We also planned longitudinal analyses using data from the 278 participants who completed all three assessment time points from Time 1 to Time 3. Data were again analyzed with simple mediational models including AST-D-II Form A scores at Time 1 as the predictor, RSQ scores at Time 2 as the mediator, and BDI-II scores at Time 3 as the outcome variable, with RSQ and BDI-II scores at Time 1 entered as covariates. We used the default setting for covariates, which controls for the paths from each covariate to the mediator and for the paths from each covariate to the outcome variable. When testing the reverse model longitudinally, we used RSQ scores at Time 1 as the predictor and the AST-D-II Form B at Time 2 as the mediator (again predicting BDI-II scores at Time 3 and including AST-D-II Form A and BDI-II scores at Time 1 as covariates). Finally, we ran separate longitudinal analyses examining brooding and reflection as mediators as well as reverse models testing both as the predictors, using the same specifications.
Results
Cross-sectional model
In our first cross-sectional analysis using interpretation bias as the predictor, rumination as a mediator, and depression symptoms as the outcome, there was a significant association between interpretation bias and rumination, a = −.24, p < .001, 95% CI [−.29, −.19]. A significant association was also found between rumination and depression symptoms, controlling for interpretation bias, b = .36, p < .001, 95% CI [.32, .39]. A significant indirect effect of interpretation bias on depression symptoms through rumination was seen, ab = −.09, 95% CI [−.11, −.06], and the proportion of the total effect explained by the indirect effect was 0.61. This finding replicates prior cross-sectional studies suggesting an indirect effect of interpretation biases on depression symptoms through rumination. The direct effect of interpretation bias on depression symptoms was also significant, c′ = −.06, p < .001, 95% CI [−.09, −.03], indicating that rumination only partially mediated this association. Results are presented in Figure 1.

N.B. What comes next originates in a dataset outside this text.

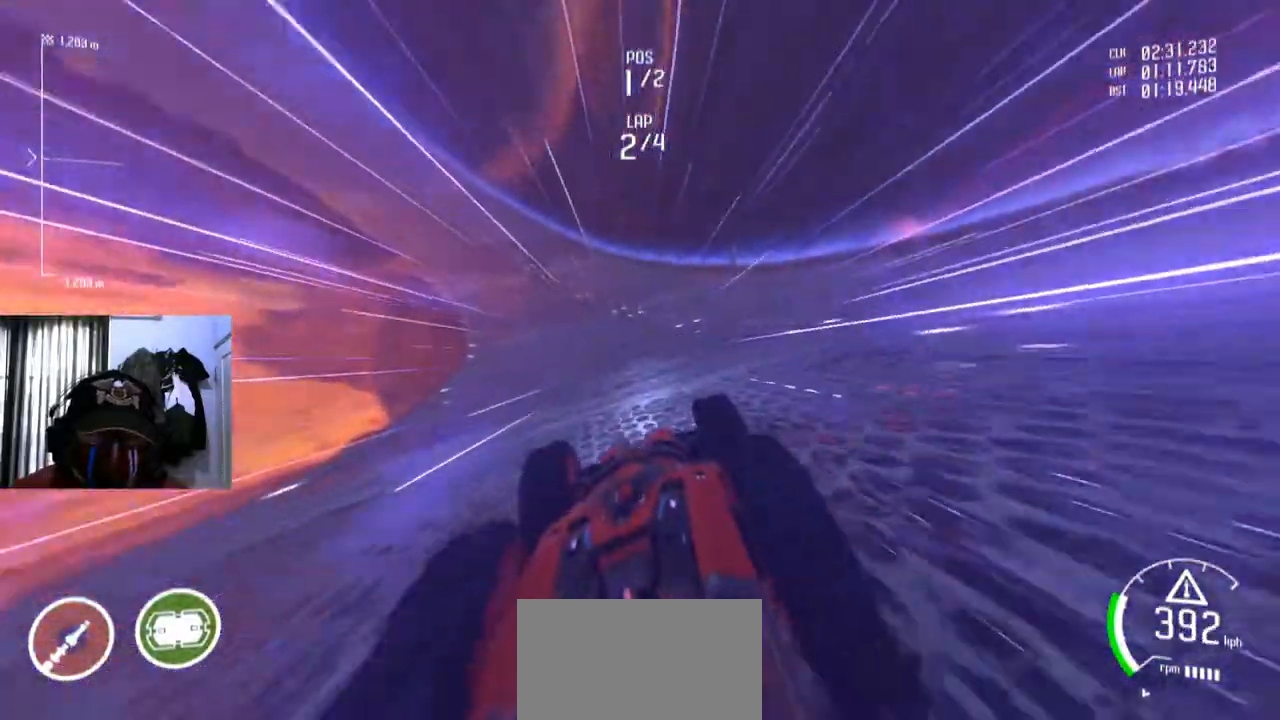
{"buttons": [], "left_stick": "down-left", "right_stick": "center", "events": [[83, "A", "up"], [267, "left_stick", "down-left"]]}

Indirect effect of interpretation bias on depression symptoms through rumination (cross-sectional analysis). Note. ***p < .001. Standardized coefficients are presented. The total effect of interpretation bias on depression symptoms is provided, with the direct effect of interpretation bias on depression symptoms given in parentheses. The completely standardized indirect effect was −.19, 95% CI [−.23, −.14].
In the reverse model, rumination was used as the predictor variable, interpretation bias as the mediator, and depression symptoms as the outcome. A significant association was found between rumination and interpretation bias, a = −.39, p < .001, 95% CI [−.49, −.31]. A significant association was also seen between interpretation bias and depression symptoms, controlling for rumination, b = −.06, p < .001, 95% CI [−.09, −.03]. The direct effect of rumination on depression symptoms, was significant, c′ = .36, p < .001, 95% CI [.32, .39]. The indirect effect of rumination on depression symptoms through interpretation bias was also significant, ab = .02, 95% CI [.01, .04] (see Figure 2), although the proportion of the total effect explained by the indirect effect was small (.06). The outcome of this reverse model is not consistent with the results of prior cross-sectional research, which found no significant indirect effects of rumination on depression symptoms through interpretation bias (Wisco et al., 2014). 1

Indirect effects of rumination on depression symptoms through interpretation bias (reverse cross-sectional analysis). Note. ***p < .001. Standardized coefficients are presented. The total effect of rumination on depression symptoms is provided, with the direct effect of rumination on depression symptoms given in parentheses. The completely standardized indirect effect was .04, 95% CI [.02, .06].
Longitudinal model
All longitudinal models controlled for Time 1 scores of the mediator (rumination for main models, interpretation bias for reverse models) and Time 1 scores of the outcome variable (depression symptoms in all models) by entering those variables as covariates in the model (which includes the paths from each covariate to the mediator and from each covariate to the outcome variable). In our main longitudinal analysis, interpretation bias at Time 1 did not predict rumination at Time 2, a = −.05, p = .225, 95% CI [−.12, .03]. However, rumination at Time 2 did significantly predict depression symptoms at Time 3, controlling for interpretation bias at Time 1, b = .28, p < .001, 95% CI [.19, .37]. There was no significant direct effect of interpretation bias at Time 1 on depression symptoms at Time 3, c′ = .03, p = .222, 95% CI [−.02, .09], and no significant indirect effect of interpretation bias on depression symptoms through rumination, ab = −.01, 95% CI [−.04, .01]. The proportion of the total effect explained by the indirect effect was 0.50. Results are presented in Figure 3.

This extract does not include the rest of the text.